Actually, the situation is even worse that it seems at first, because not only does the regime we have now do nothing to hamper terrorists, money launderers, drug dealers, corrupt politicians or mafia treasurers, it does hamper law-abiding citizens going about their daily business. In fact, as noted in the Journal of Money Laundering Control 17(3), the Financial Action Task Force (FATF) identification principles, guidance and practices have resulted in “largely bureaucratic” processes that do not ensure that identity fraud is effectively prevented. Were strict identification requirements to be imposed everywhere and in all circumstances, though, there would be an even more negative impact on financial inclusion because of the barriers that Lisa referred to.

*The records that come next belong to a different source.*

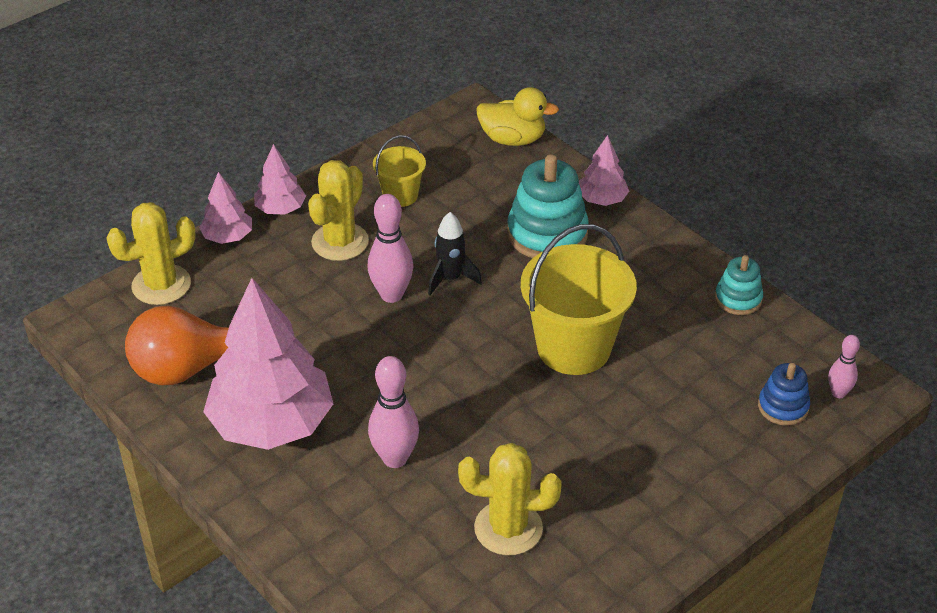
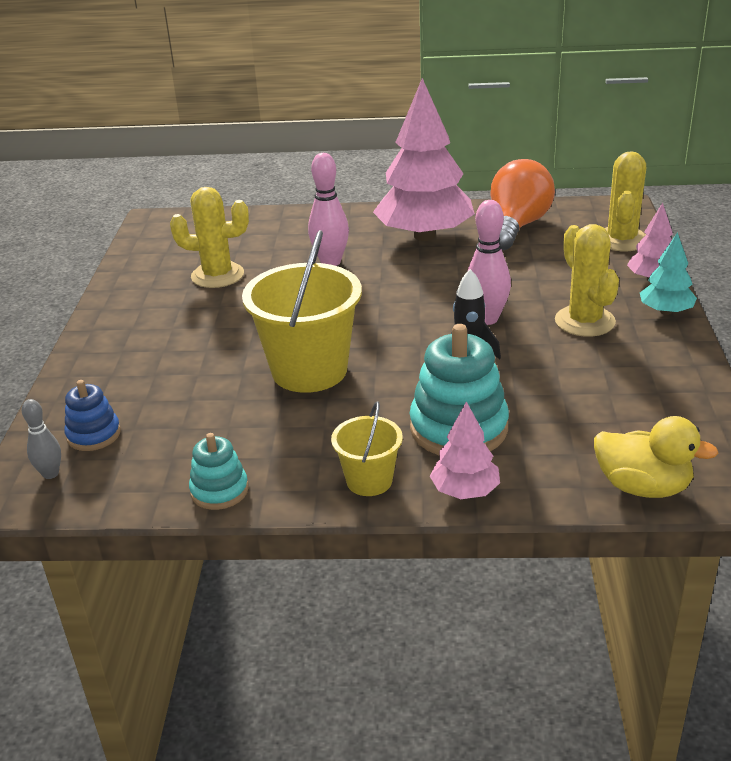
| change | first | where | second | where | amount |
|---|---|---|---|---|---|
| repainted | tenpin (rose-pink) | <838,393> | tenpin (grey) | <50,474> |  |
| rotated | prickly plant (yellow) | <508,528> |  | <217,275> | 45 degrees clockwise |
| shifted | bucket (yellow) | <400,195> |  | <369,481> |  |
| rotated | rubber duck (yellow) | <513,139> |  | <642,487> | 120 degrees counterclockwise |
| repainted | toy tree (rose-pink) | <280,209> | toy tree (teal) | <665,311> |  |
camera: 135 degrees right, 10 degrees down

Surely it’s time for a rethink.
We erect (expensive) KYC barriers and then force institutions to conduct (expensive) AML operations. But suppose the KYC barriers were a lot lower so that more transactions entered the financial system. And the suppose the transaction data was fed, perhaps in a pseudonymised form, to a central AML factory, where AI and big data, rather than clerks and STR forms, formed the front line rather than the (duplicated) ranks of footsoldiers in every institution. In this approach, the more data fed in then the more effective the factory would be at learning and spotting the bad boys at work. Network analysis, pattern analysis and other techniques would be very effective because of analysis of transactions occurring over time and involving a set of (not obviously) related real-world entities.